■ TASK ITEM ■
Write out the lines that follow without changing anything, and leave the pictures out of your answer.

------------------------------------------------

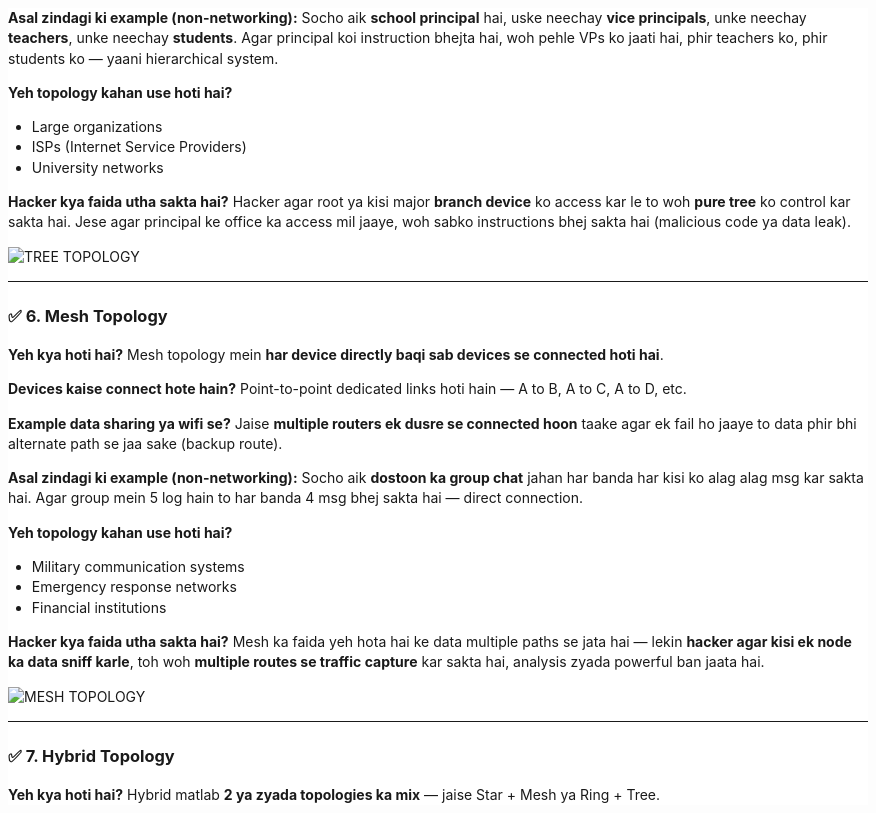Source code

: **Asal zindagi ki example (non-networking):**
Socho aik **school principal** hai, uske neechay **vice principals**, unke neechay **teachers**, unke neechay **students**. Agar principal koi instruction bhejta hai, woh pehle VPs ko jaati hai, phir teachers ko, phir students ko — yaani hierarchical system.

**Yeh topology kahan use hoti hai?**

* Large organizations
* ISPs (Internet Service Providers)
* University networks

**Hacker kya faida utha sakta hai?**
Hacker agar root ya kisi major **branch device** ko access kar le to woh **pure tree** ko control kar sakta hai. Jese agar principal ke office ka access mil jaaye, woh sabko instructions bhej sakta hai (malicious code ya data leak).

![TREE TOPOLOGY](https://github.com/habib392/ImagesSS/blob/a6dfc2cb8909cbea8ed877783fe8568a61181245/topo_tree.webp)

---

### ✅ **6. Mesh Topology**

**Yeh kya hoti hai?**
Mesh topology mein **har device directly baqi sab devices se connected hoti hai**.

**Devices kaise connect hote hain?**
Point-to-point dedicated links hoti hain — A to B, A to C, A to D, etc.

**Example data sharing ya wifi se?**
Jaise **multiple routers ek dusre se connected hoon** taake agar ek fail ho jaaye to data phir bhi alternate path se jaa sake (backup route).

**Asal zindagi ki example (non-networking):**
Socho aik **dostoon ka group chat** jahan har banda har kisi ko alag alag msg kar sakta hai. Agar group mein 5 log hain to har banda 4 msg bhej sakta hai — direct connection.

**Yeh topology kahan use hoti hai?**

* Military communication systems
* Emergency response networks
* Financial institutions

**Hacker kya faida utha sakta hai?**
Mesh ka faida yeh hota hai ke data multiple paths se jata hai — lekin **hacker agar kisi ek node ka data sniff karle**, toh woh **multiple routes se traffic capture** kar sakta hai, analysis zyada powerful ban jaata hai.

![MESH TOPOLOGY](https://github.com/habib392/ImagesSS/blob/a6dfc2cb8909cbea8ed877783fe8568a61181245/topo_mesh.webp)

---

### ✅ **7. Hybrid Topology**

**Yeh kya hoti hai?**
Hybrid matlab **2 ya zyada topologies ka mix** — jaise Star + Mesh ya Ring + Tree.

------------------------------------------------

■ ANSWER SPACE ■
Source code

: **Asal zindagi ki example (non-networking):**
Socho aik **school principal** hai, uske neechay **vice principals**, unke neechay **teachers**, unke neechay **students**. Agar principal koi instruction bhejta hai, woh pehle VPs ko jaati hai, phir teachers ko, phir students ko — yaani hierarchical system.

**Yeh topology kahan use hoti hai?**

* Large organizations
* ISPs (Internet Service Providers)
* University networks

**Hacker kya faida utha sakta hai?**
Hacker agar root ya kisi major **branch device** ko access kar le to woh **pure tree** ko control kar sakta hai. Jese agar principal ke office ka access mil jaaye, woh sabko instructions bhej sakta hai (malicious code ya data leak).

![TREE TOPOLOGY](https://github.com/habib392/ImagesSS/blob/a6dfc2cb8909cbea8ed877783fe8568a61181245/topo_tree.webp)

---

### ✅ **6. Mesh Topology**

**Yeh kya hoti hai?**
Mesh topology mein **har device directly baqi sab devices se connected hoti hai**.

**Devices kaise connect hote hain?**
Point-to-point dedicated links hoti hain — A to B, A to C, A to D, etc.

**Example data sharing ya wifi se?**
Jaise **multiple routers ek dusre se connected hoon** taake agar ek fail ho jaaye to data phir bhi alternate path se jaa sake (backup route).

**Asal zindagi ki example (non-networking):**
Socho aik **dostoon ka group chat** jahan har banda har kisi ko alag alag msg kar sakta hai. Agar group mein 5 log hain to har banda 4 msg bhej sakta hai — direct connection.

**Yeh topology kahan use hoti hai?**

* Military communication systems
* Emergency response networks
* Financial institutions

**Hacker kya faida utha sakta hai?**
Mesh ka faida yeh hota hai ke data multiple paths se jata hai — lekin **hacker agar kisi ek node ka data sniff karle**, toh woh **multiple routes se traffic capture** kar sakta hai, analysis zyada powerful ban jaata hai.

![MESH TOPOLOGY](https://github.com/habib392/ImagesSS/blob/a6dfc2cb8909cbea8ed877783fe8568a61181245/topo_mesh.webp)

---

### ✅ **7. Hybrid Topology**

**Yeh kya hoti hai?**
Hybrid matlab **2 ya zyada topologies ka mix** — jaise Star + Mesh ya Ring + Tree.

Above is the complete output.